To me, it seems the models are inherently designed to do this. Creating more verbose output than input, generating plans introduce things I didn’t ask for, extras, more “defensive” code that makes sense at first but is completely unnecessary in practice… I find it exhausting, but it’s important to pare down the output / plans at each stage and trim the generated stuff that isn’t needed.
I don’t see them fixing this any time soon, and thus human in the loop is a requirement to use these tools effectively. That is unless you love your slot machine dopamine rush enough to ignore quality gates and respect for your peers time.
The pure LLM, no human intervention vibe-coded PRs on Bun since the vibe-rewrite to Rust contain the worst coding horrors I've seen in 20 years of programming.
Setting aside the quality of the change itself (I would have done it differently, for sure: it is pretty straightforward to build a safe abstraction out of this type), the utterly pointless "source-text consistency test" added here is easily the worst example of "test repeats implementation" I have seen in my career:
https://github.com/oven-sh/bun/pull/30728/files#diff-863477b...

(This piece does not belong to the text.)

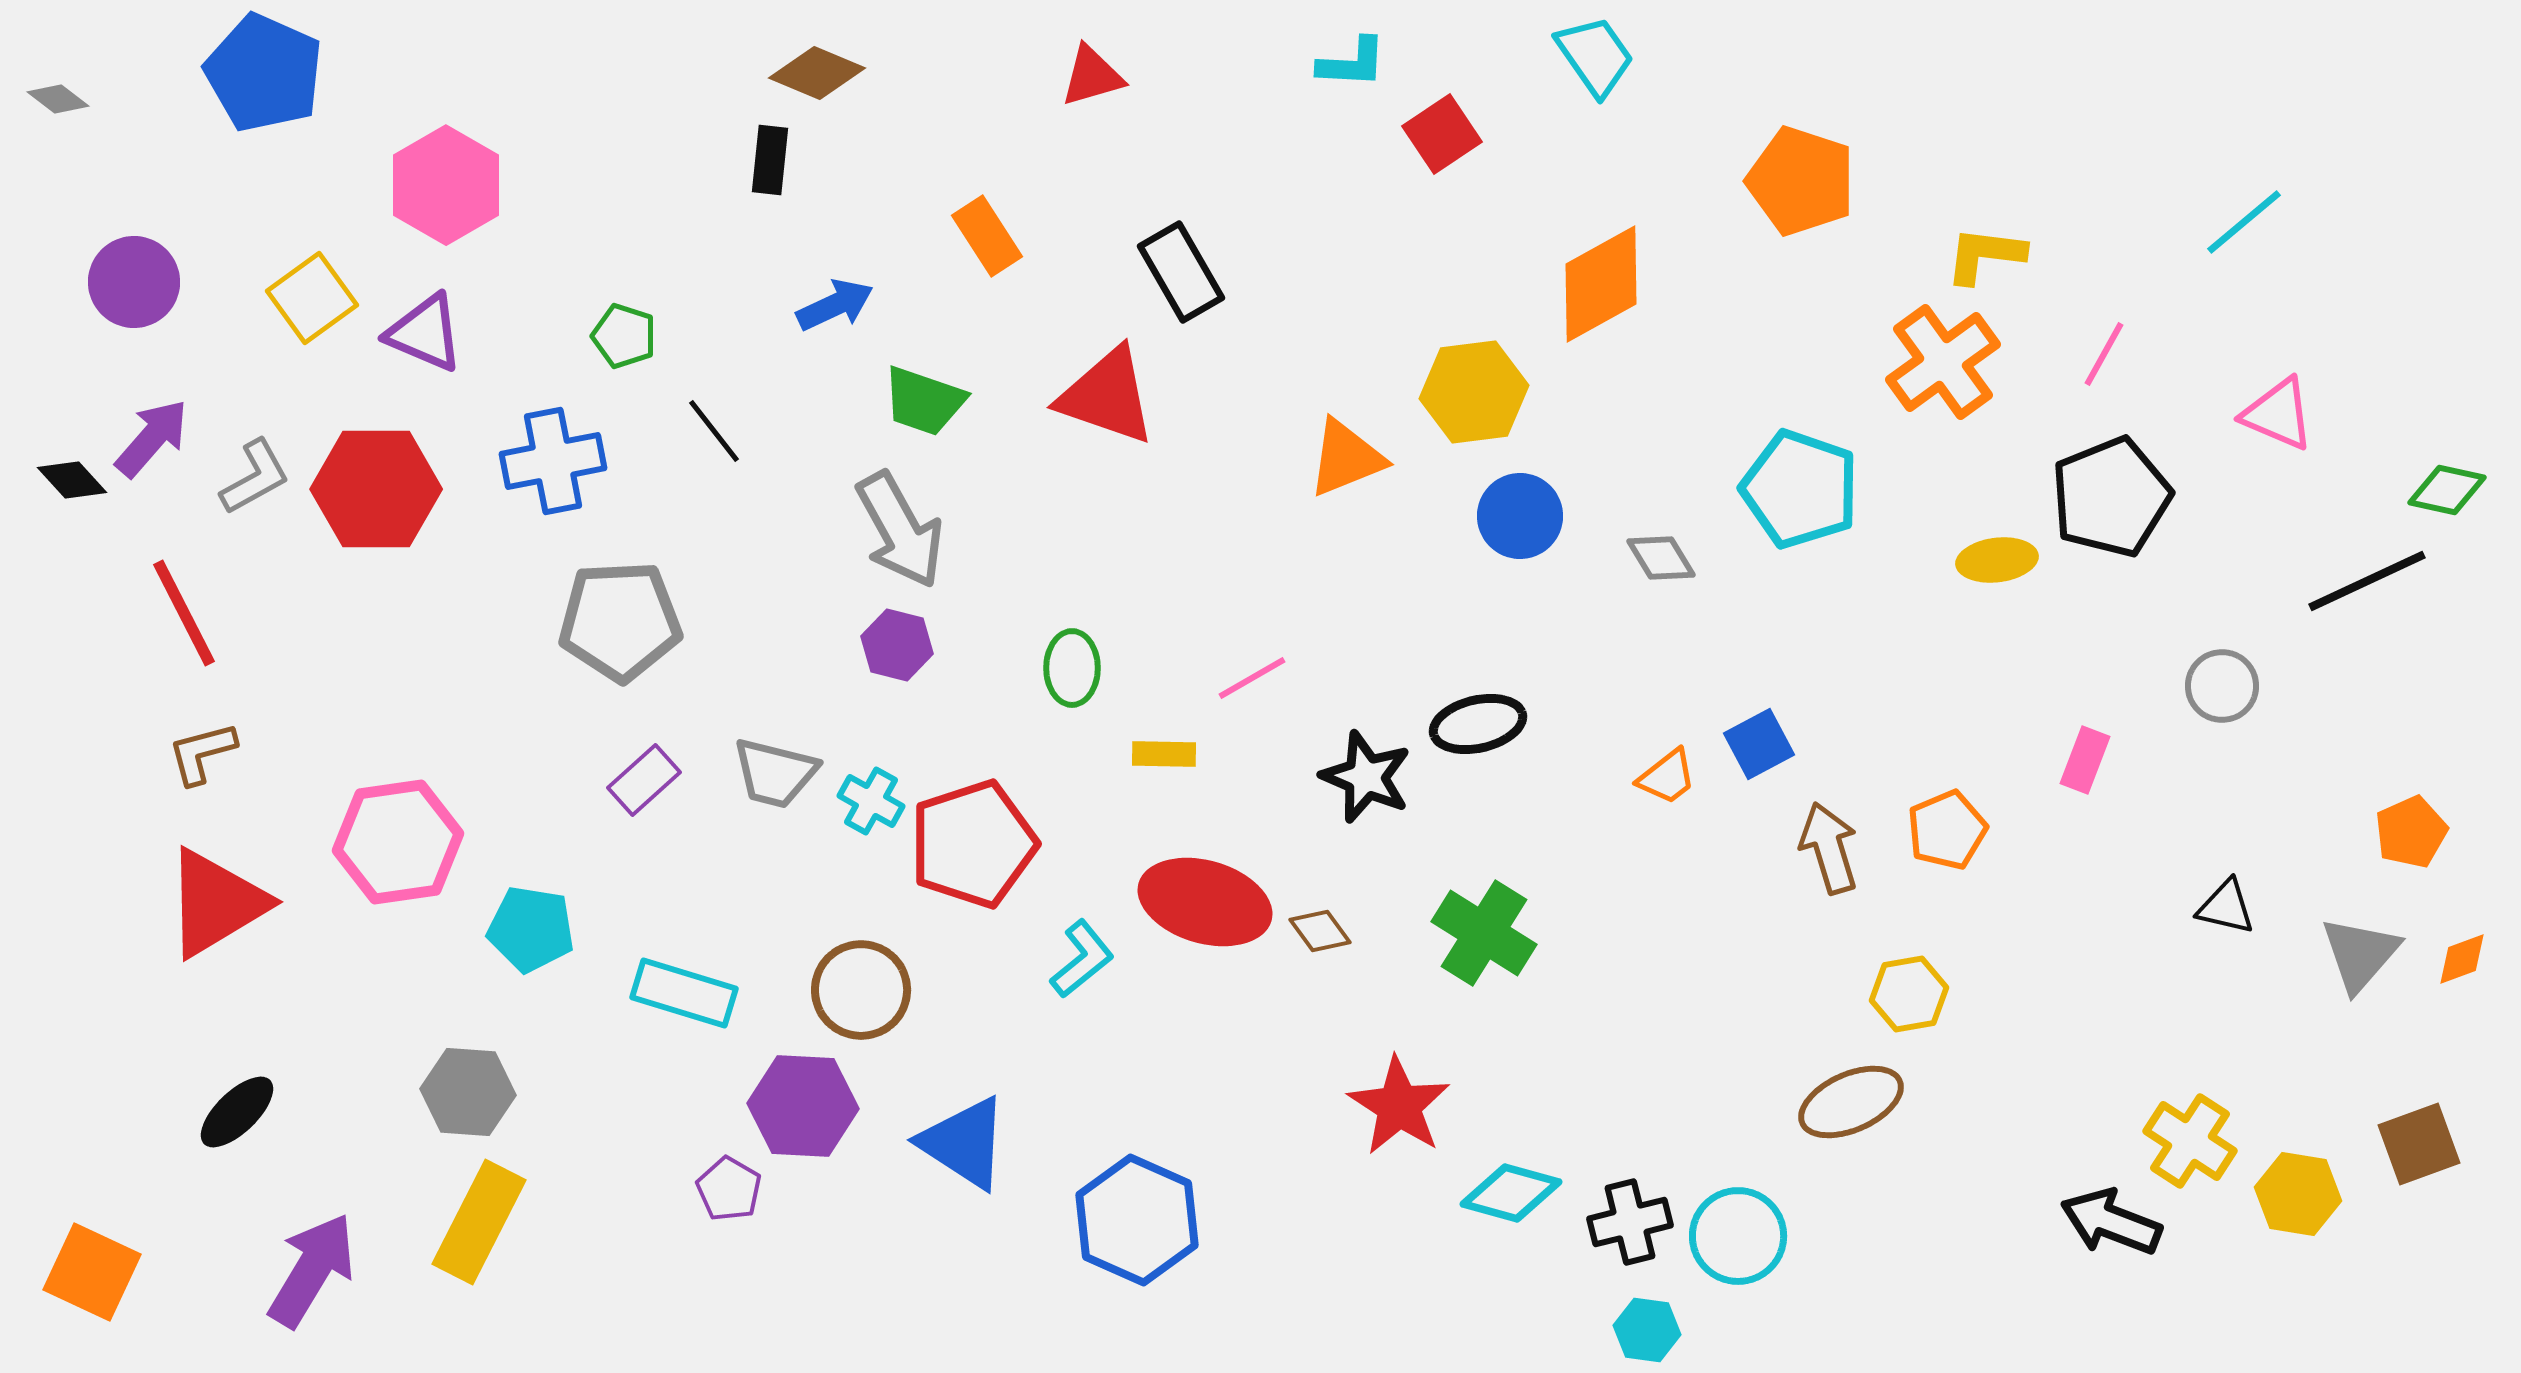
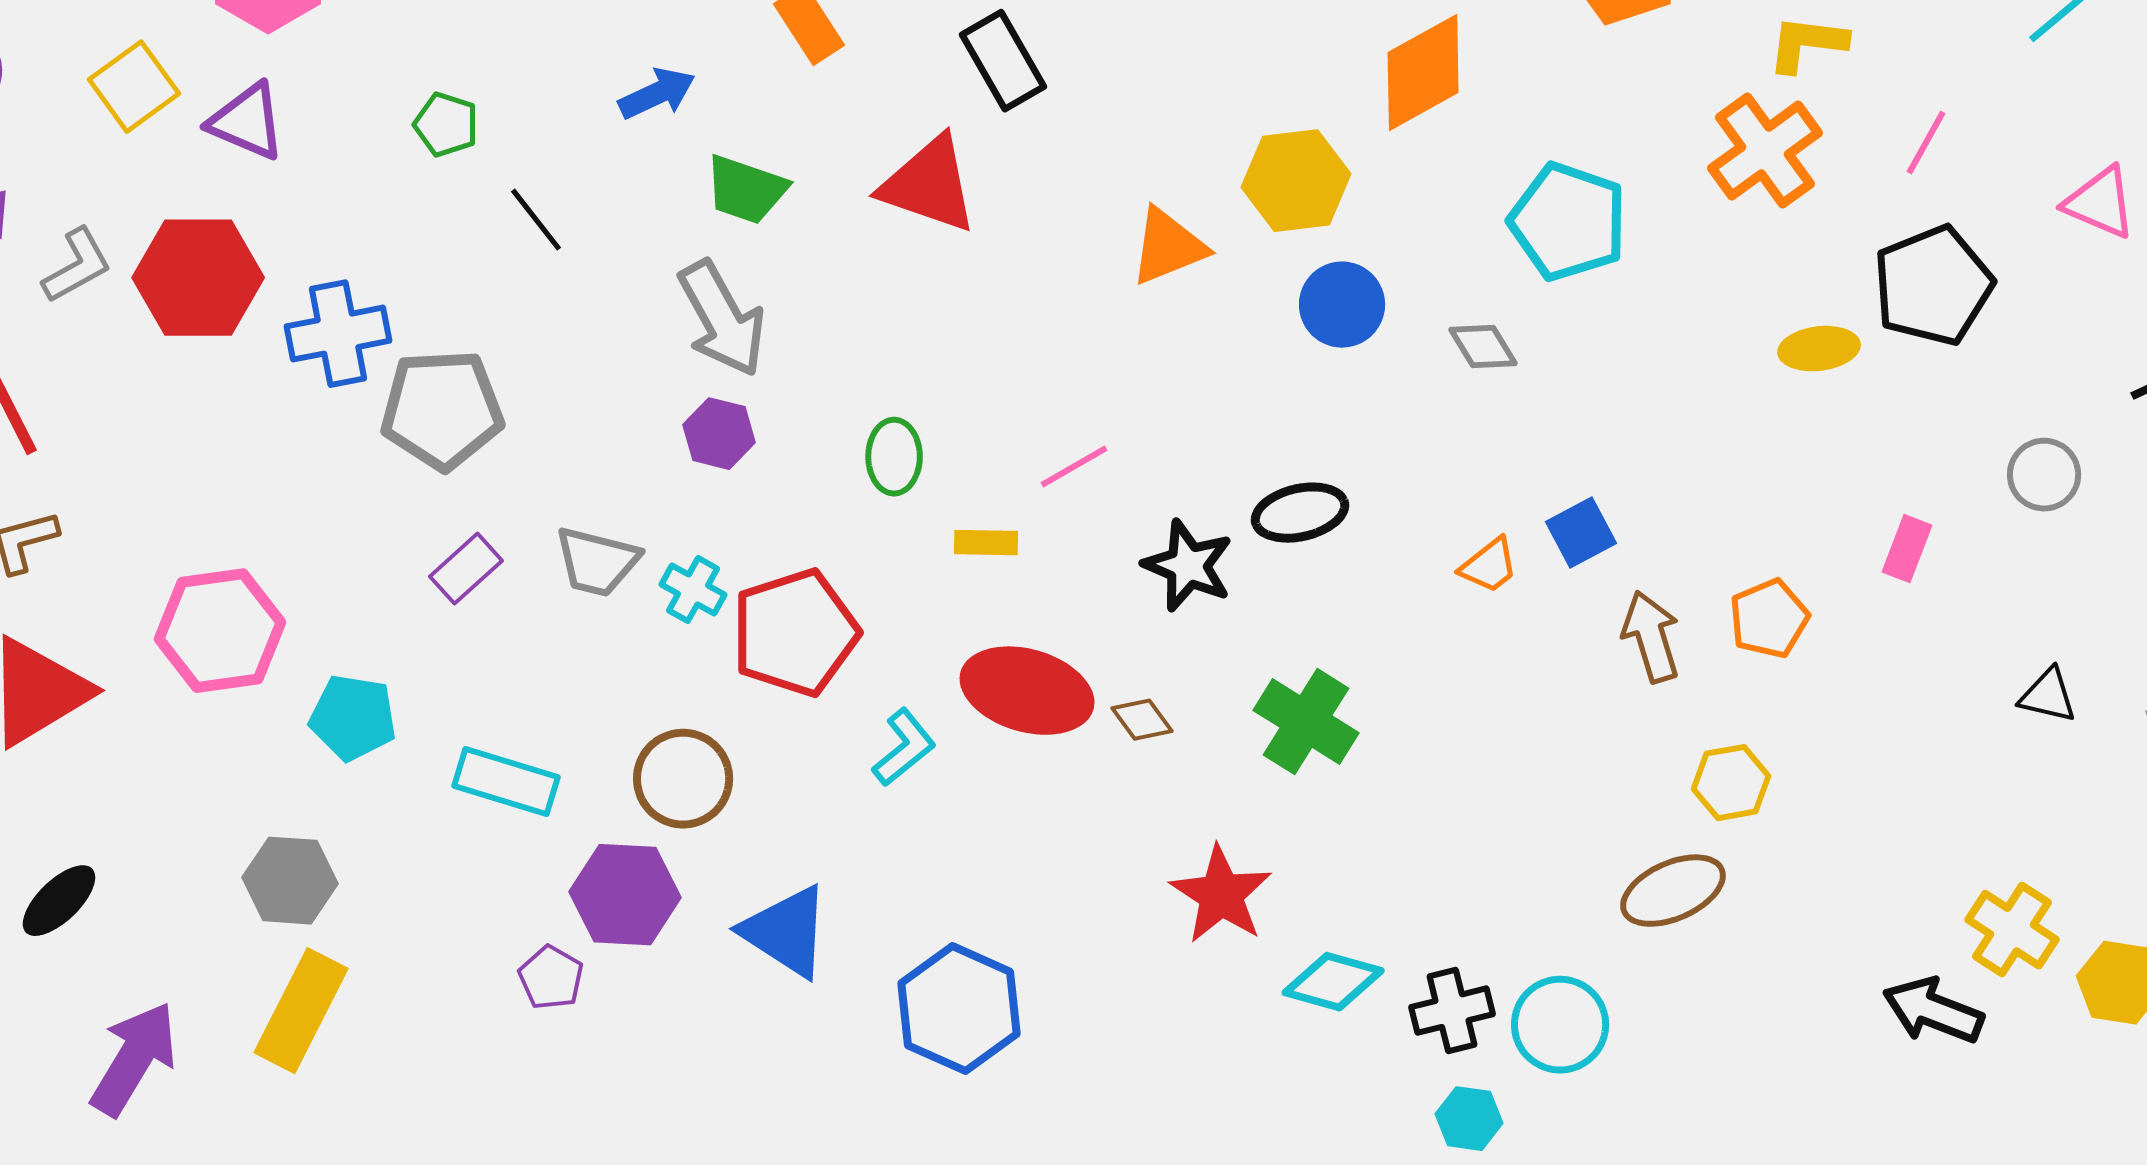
blue cross: (553, 461) -> (338, 334), moved
cyan pentagon: (1800, 489) -> (1568, 222), moved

The current baseline workflow is something like agent output -> human review -> agent refinement -> human review -> agent refinement -> ...
But agents are capable of making meaningful improvements to their own output. I'm hoping dynamic workflows move towards something like:
agent output -> agent review -> agent refinement -> (cycle to fixed point) -> final human review
An agent can help you create the specification, but it's up to you to know whether it's correctly testing that you got the result you wanted.
Curious to learn more on this (unless there’s a write-up in the works). I’m naive on this matter but:
1. is this because it’s higher cost when passing objects back and forth across the JS/native boundary? 2. Does this have anything more specific to do with use of Bun? 3. is the stance for claude code then to keep all the deps in raw TypeScript? 4. How do you folks keep these ported deps up-to-date?
This reads like a CV, not trying to help or educate.
Eg is Zed capable of using a Claude Code Subscription?
Yes. Zed connects to Claude Code via ACP.
As usual though it's not super clear exactly what is allowed or not.